─── Given records ───

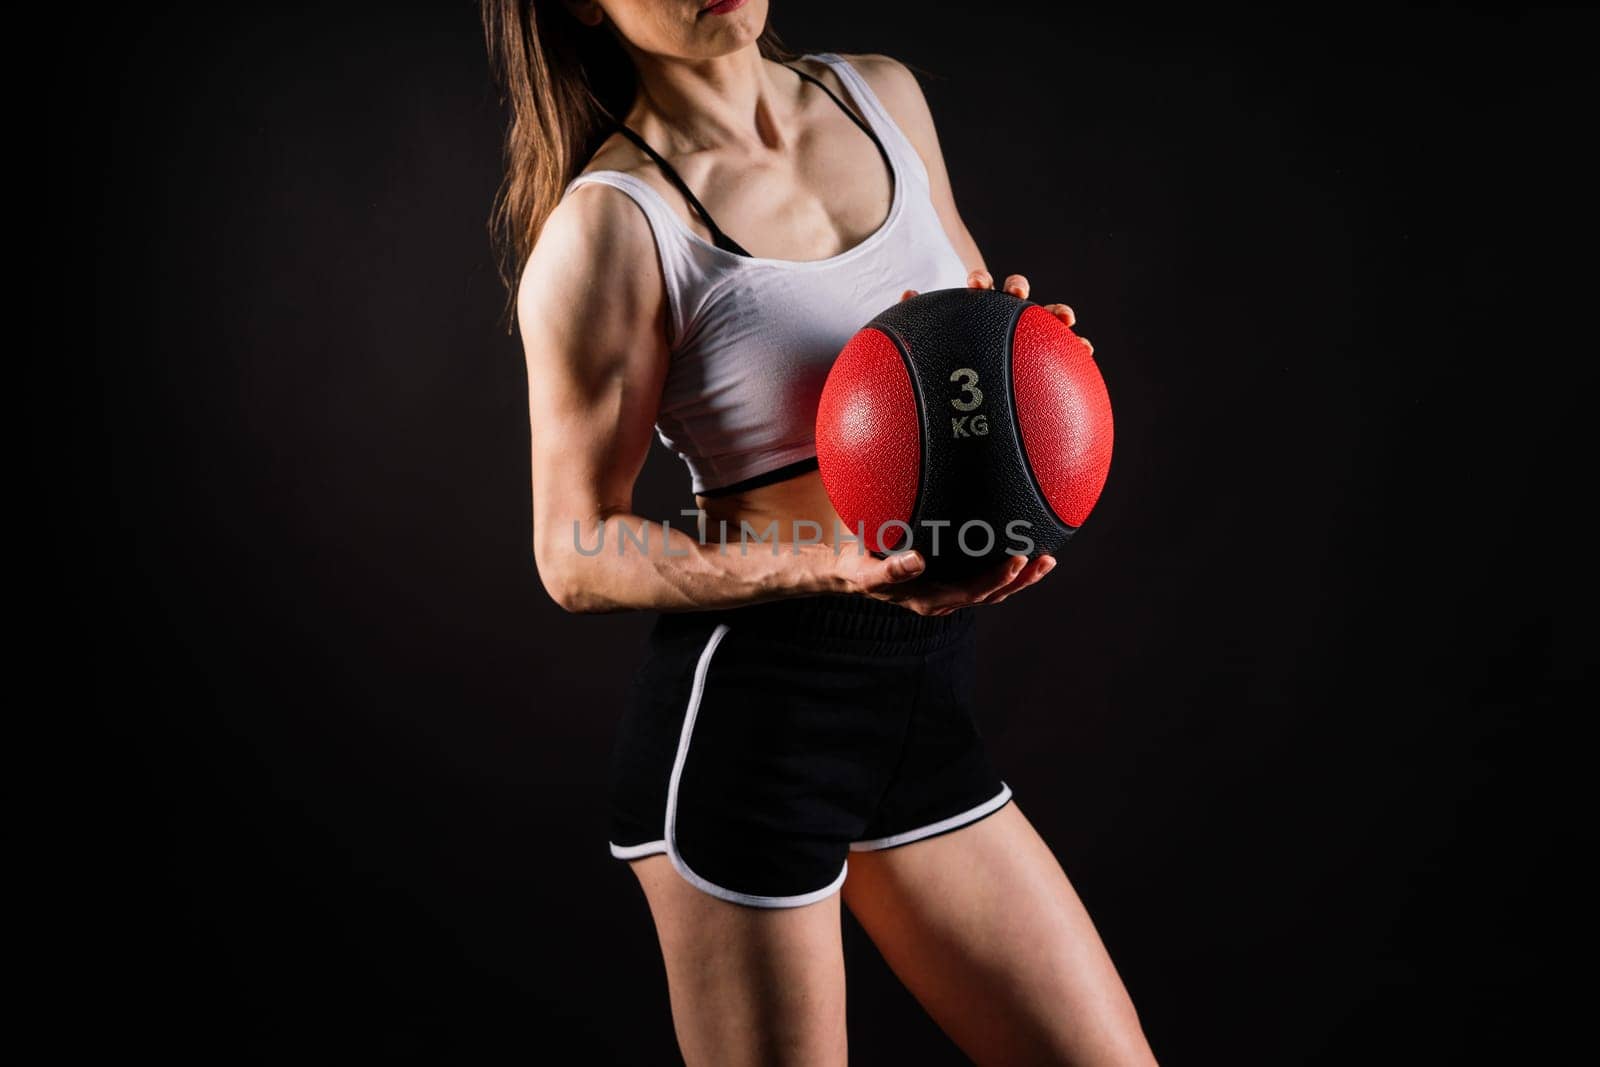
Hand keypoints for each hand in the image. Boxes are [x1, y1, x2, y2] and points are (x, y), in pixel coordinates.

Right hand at [837, 548, 1056, 615]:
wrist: (850, 573)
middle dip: (1020, 580)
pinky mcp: (950, 581)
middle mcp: (944, 600)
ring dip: (1021, 578)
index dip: (997, 579)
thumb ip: (890, 569)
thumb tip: (917, 560)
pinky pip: (984, 578)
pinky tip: (1023, 550)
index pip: (972, 593)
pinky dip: (1006, 570)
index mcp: (929, 600)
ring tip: (1047, 560)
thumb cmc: (859, 568)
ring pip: (992, 591)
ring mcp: (949, 592)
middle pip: (991, 595)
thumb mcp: (866, 570)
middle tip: (1045, 558)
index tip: (1017, 558)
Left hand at [902, 268, 1092, 354]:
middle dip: (1017, 287)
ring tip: (1067, 319)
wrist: (963, 392)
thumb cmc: (946, 364)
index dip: (978, 280)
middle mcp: (1002, 315)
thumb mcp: (928, 346)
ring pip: (1044, 317)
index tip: (974, 283)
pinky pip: (1062, 350)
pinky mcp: (1043, 354)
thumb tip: (908, 296)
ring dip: (1056, 312)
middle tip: (1017, 293)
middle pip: (1013, 293)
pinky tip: (1086, 353)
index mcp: (975, 309)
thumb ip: (916, 322)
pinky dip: (1076, 347)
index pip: (978, 286)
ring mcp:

───

Give back each entry verbatim but drop its pictures.

Hand keypoints for each hand in the image. Boxes are [x1, y1, x2, y2] and points are (x, y), in pixel coordinates.

Right hand at [837, 548, 1056, 615]:
wrist: (850, 573)
middle dip: (1020, 580)
pinky mcp: (950, 581)
middle mcp: (944, 600)
ring dip: (1021, 578)
index dip: (997, 579)
thumb ip: (890, 569)
thumb tip: (917, 560)
pinky pip: (984, 578)
pinky tip: (1023, 550)
index pip: (972, 593)
pinky dip: (1006, 570)
index mcp: (929, 600)
ring tip: (1047, 560)
thumb cmc: (859, 568)
ring pip: (992, 591)
ring mcp: (949, 592)
middle pip: (991, 595)
thumb mcp: (866, 570)
middle tip: (1045, 558)
index tip: (1017, 558)
Left hand at [902, 268, 1092, 354]:
middle dip: (1017, 287)
ring tip: (1067, 319)
wrist: (963, 392)
thumb cmc: (946, 364)
index dip: (978, 280)
middle mcp: (1002, 315)
thumb mcp: (928, 346)
ring pip: (1044, 317)
index tip: (974, 283)
pinky pip: (1062, 350)
pinky mcp: (1043, 354)
thumb tip: (908, 296)
ring dip: (1056, 312)
middle tip: (1017, 293)
middle pip: (1013, 293)
pinky tip: (1086, 353)
index mcp: (975, 309)
thumb ip: (916, 322)
pinky dip: (1076, 347)
index pip: (978, 286)
ring mcp:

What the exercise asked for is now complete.